Alınması gereken tedbirle ilgili NATO ile, ABD ile ortak çalışma grubu kurulmasına yönelik teklifi hatırlatan Bakan Akar, şöyle devam etti:
“Etkileşim konusunda müttefiklerimizin endişelerini gidermek izin bu çalışma grubuna katılmaya hazır olduğumuzu defaaten söyledik. Eğer bunlar birbirine yaklaştığında bir etkileşim söz konusu olacaksa buna benzer örnekler var. Şimdi Suriye’de S-400 var, orada yakın mesafe içinde İsrail’in F-35’i uçuyor. Ne oldu bugüne kadar? Baltık ülkelerinde de benzer durumlar var. Ne oldu? Bu konuları muhataplarımıza anlatmaya, onları aydınlatmaya çalışıyoruz. Bazı konularda yakınlaşma olmakla beraber temeldeki ayrılık maalesef devam ediyor. Biz diğer taraftan da gerek S-400 gerekse F-35 konularında taahhütlerimiz, sorumluklarımız neyse onları aksaksız, eksiksiz yerine getirmeye gayret gösteriyoruz.”
Türkiye’nin hava savunmasını sadece S-400 ile kurmayı düşünmediklerini vurgulayan Bakan Akar, “Aynı zamanda eğer aynı şartlar ve ilkeler çerçevesinde ABD’liler de bize Patriot verirlerse onu alabileceğimizi söyledik. O konuda bize Mart ayında ABD’liler yeni bir teklif gönderdi, onu da bizim ilgili kurumlarımız inceliyor” dedi.

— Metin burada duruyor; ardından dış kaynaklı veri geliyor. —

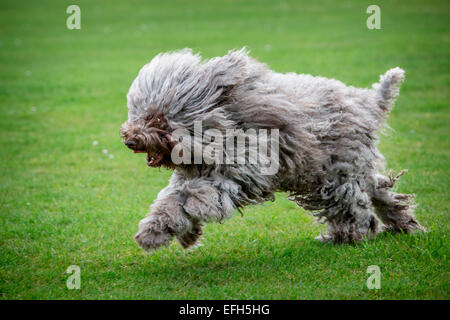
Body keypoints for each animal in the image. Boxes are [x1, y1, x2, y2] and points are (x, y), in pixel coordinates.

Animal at [121, 48, 424, 251]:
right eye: (138, 113)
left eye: (158, 120)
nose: (130, 140)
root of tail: (367, 101)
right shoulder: (196, 172)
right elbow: (171, 199)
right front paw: (160, 232)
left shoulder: (236, 173)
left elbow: (191, 198)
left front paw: (169, 230)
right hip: (344, 168)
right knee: (379, 190)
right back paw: (403, 223)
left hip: (338, 173)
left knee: (353, 204)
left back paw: (350, 236)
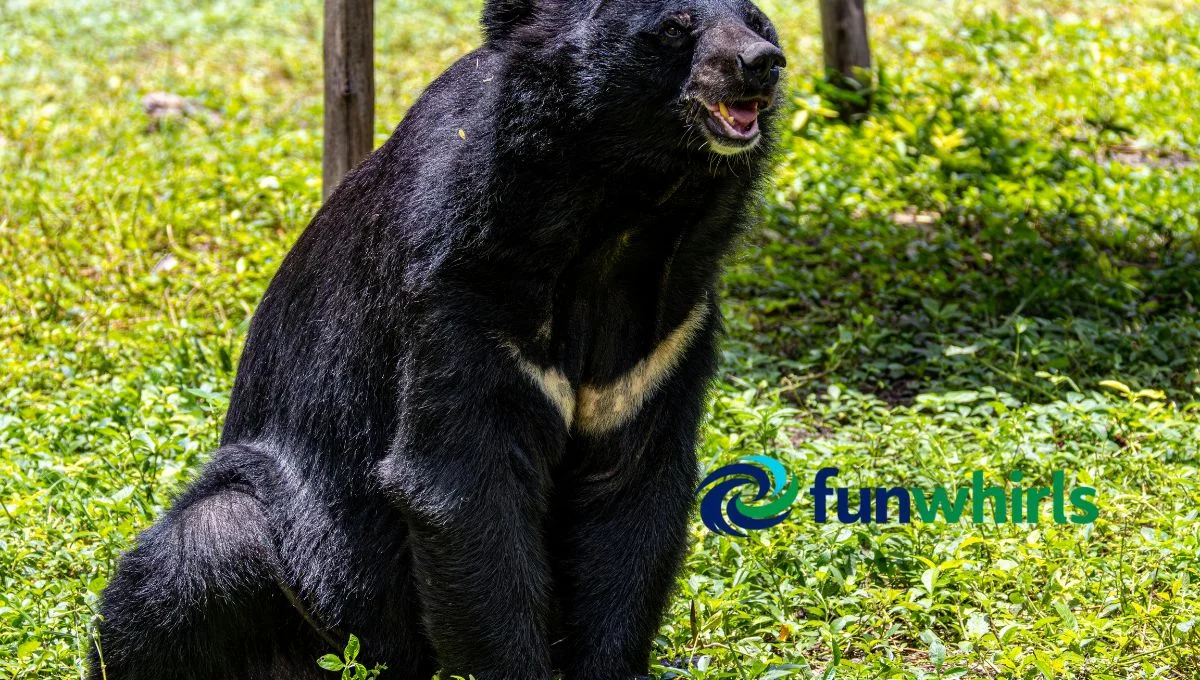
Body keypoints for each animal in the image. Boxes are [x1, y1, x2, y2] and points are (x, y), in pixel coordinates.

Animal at [90, 0, 785, 678]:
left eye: (758, 23)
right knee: (199, 553)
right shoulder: (462, 289)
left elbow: (632, 486)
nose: (761, 63)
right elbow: (462, 486)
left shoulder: (665, 333)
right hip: (306, 574)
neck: (623, 218)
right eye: (674, 28)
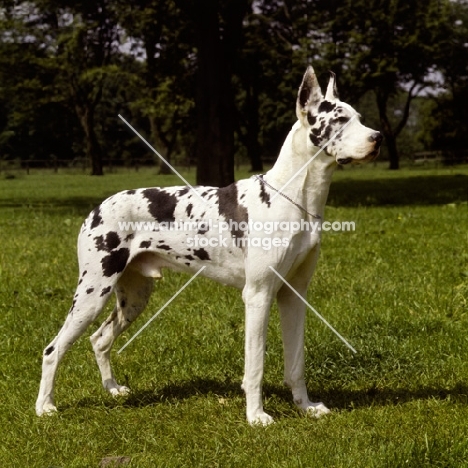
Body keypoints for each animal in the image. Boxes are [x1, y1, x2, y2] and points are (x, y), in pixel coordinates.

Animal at [35, 65, 380, 424]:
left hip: (133, 298)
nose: (378, 138)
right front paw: (256, 415)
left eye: (359, 117)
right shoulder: (258, 296)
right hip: (93, 292)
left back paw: (113, 389)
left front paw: (306, 407)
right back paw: (45, 406)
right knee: (52, 349)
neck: (294, 197)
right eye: (339, 119)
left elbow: (296, 364)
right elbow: (255, 366)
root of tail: (97, 208)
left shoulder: (293, 295)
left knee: (99, 340)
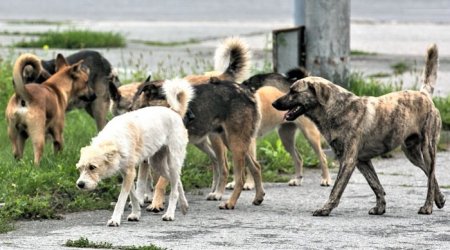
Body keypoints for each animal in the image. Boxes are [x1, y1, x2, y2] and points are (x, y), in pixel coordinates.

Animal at [76, 78, 195, 227]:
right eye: (80, 169)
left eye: (92, 167)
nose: (80, 184)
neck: (113, 140)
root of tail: (174, 111)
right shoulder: (127, 173)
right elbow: (133, 196)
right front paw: (136, 214)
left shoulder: (130, 173)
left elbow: (121, 199)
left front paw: (115, 219)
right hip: (157, 164)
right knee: (177, 181)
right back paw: (184, 205)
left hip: (172, 162)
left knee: (174, 190)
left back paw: (169, 214)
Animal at [272, 44, 444, 216]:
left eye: (294, 92)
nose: (273, 103)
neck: (337, 109)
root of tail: (423, 94)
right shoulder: (362, 161)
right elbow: (376, 185)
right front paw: (380, 207)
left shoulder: (348, 161)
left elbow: (336, 189)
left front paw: (325, 208)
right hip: (411, 153)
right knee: (430, 173)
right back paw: (440, 198)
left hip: (428, 148)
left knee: (430, 176)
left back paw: (428, 206)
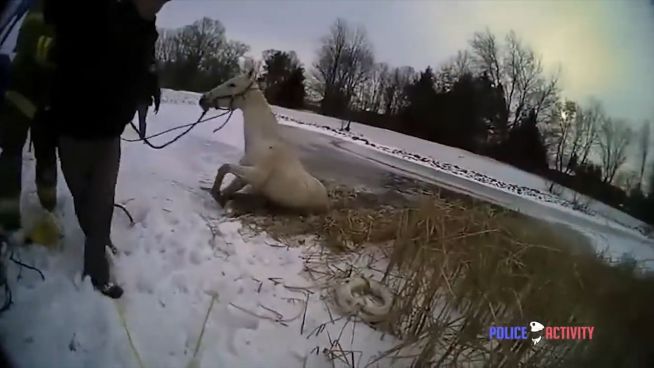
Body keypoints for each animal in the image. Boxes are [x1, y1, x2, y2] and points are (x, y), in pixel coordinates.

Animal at [197, 58, 330, 213]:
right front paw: (217, 194)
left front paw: (216, 194)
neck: (264, 142)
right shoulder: (244, 177)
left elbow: (225, 167)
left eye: (232, 84)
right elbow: (228, 181)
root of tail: (326, 200)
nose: (203, 99)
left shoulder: (255, 175)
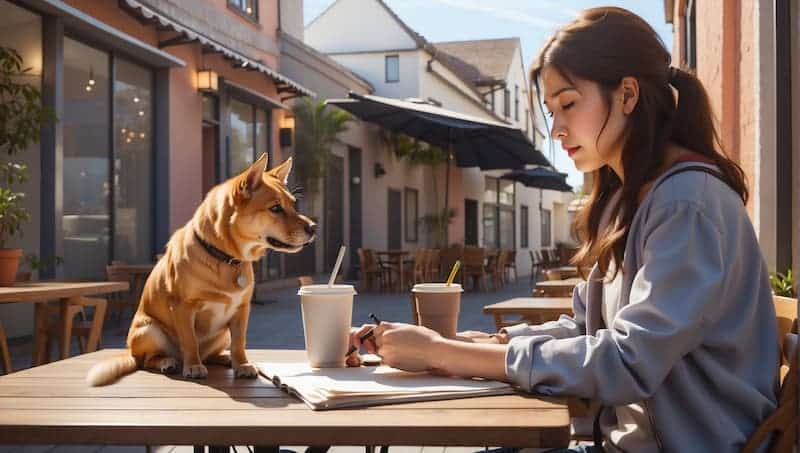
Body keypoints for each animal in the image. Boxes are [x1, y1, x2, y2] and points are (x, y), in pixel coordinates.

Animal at [86, 154, 312, 384]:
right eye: (275, 208)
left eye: (293, 205)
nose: (313, 227)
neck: (226, 258)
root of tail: (130, 351)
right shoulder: (183, 307)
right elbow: (190, 341)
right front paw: (193, 365)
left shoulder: (242, 310)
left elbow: (239, 343)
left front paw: (241, 364)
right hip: (149, 330)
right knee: (148, 360)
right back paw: (169, 362)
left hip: (222, 334)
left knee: (212, 353)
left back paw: (224, 358)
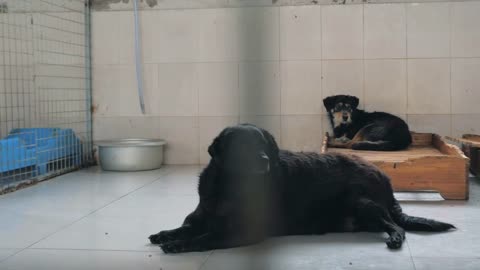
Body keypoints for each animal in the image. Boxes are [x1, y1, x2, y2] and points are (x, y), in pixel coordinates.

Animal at [149, 124, 454, 253]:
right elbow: (187, 225)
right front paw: (165, 234)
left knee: (396, 226)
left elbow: (205, 237)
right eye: (242, 145)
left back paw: (394, 239)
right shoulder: (203, 215)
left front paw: (178, 244)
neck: (227, 187)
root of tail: (385, 177)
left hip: (363, 202)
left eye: (263, 144)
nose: (263, 159)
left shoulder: (241, 230)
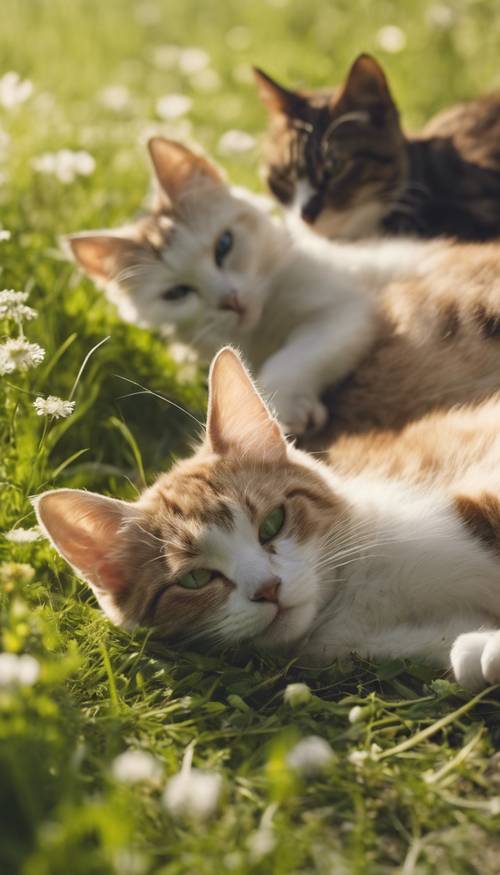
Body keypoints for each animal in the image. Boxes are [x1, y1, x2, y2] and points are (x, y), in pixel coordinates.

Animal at [36, 346, 500, 696]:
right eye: (194, 579)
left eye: (272, 523)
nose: (268, 589)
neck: (352, 599)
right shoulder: (383, 640)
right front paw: (483, 652)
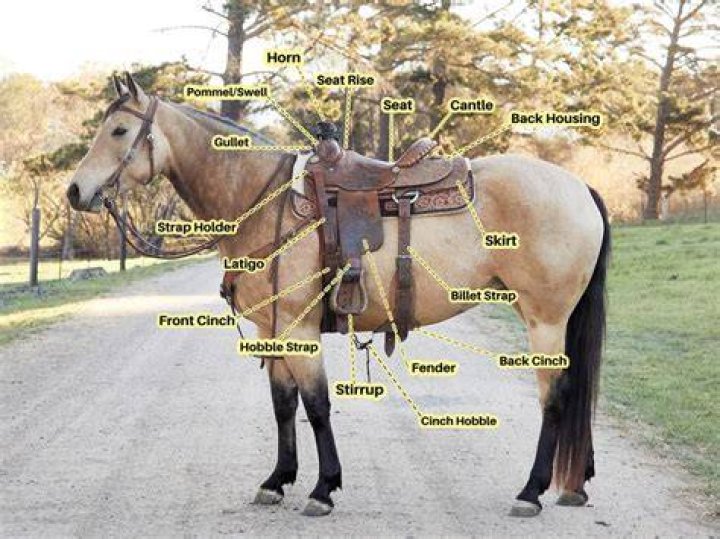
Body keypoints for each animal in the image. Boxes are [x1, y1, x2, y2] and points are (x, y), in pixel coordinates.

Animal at [67, 73, 610, 518]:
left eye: (118, 131)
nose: (75, 191)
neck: (265, 202)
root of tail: (580, 186)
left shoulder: (299, 326)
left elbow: (317, 405)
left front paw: (323, 488)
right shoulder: (272, 330)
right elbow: (283, 404)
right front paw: (277, 480)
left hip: (545, 319)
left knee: (555, 397)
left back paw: (531, 491)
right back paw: (574, 485)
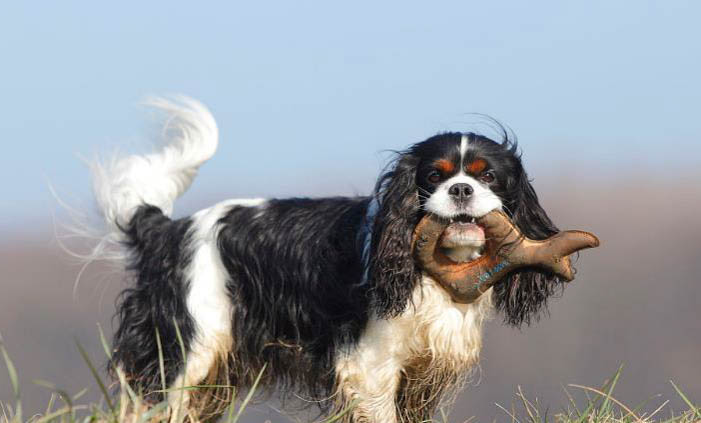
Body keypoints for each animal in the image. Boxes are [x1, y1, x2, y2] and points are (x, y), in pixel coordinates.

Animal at [82, 97, 560, 422]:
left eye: (488, 176)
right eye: (433, 176)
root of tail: (168, 230)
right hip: (185, 348)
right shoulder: (369, 367)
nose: (460, 189)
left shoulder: (419, 375)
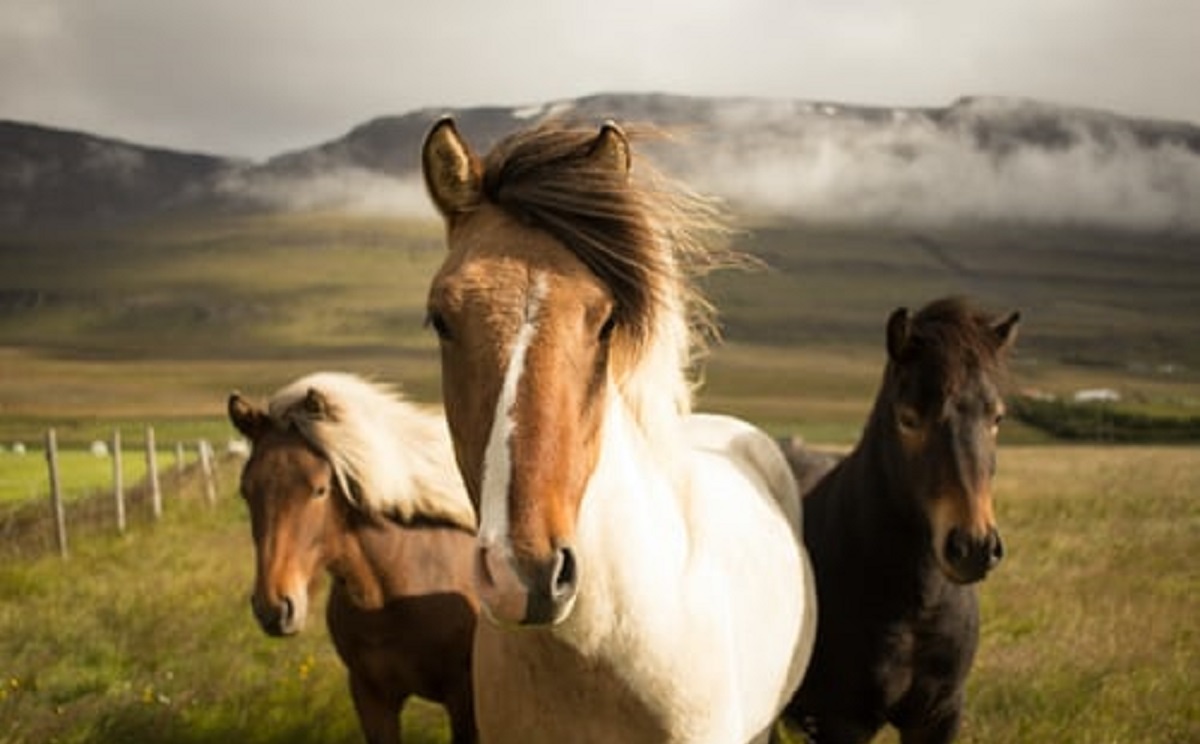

Bakan Akar, Eurosam’ın ürettiği Samp-T hava savunma sisteminin tedarikine ilişkin de çalışmanın devam ettiğini belirterek, “Bu çalışma Ekim ayında tamamlanacak ondan sonra ortak üretim dahil yapılması gereken neyse onları yapmaya çalışacağız” diye konuştu.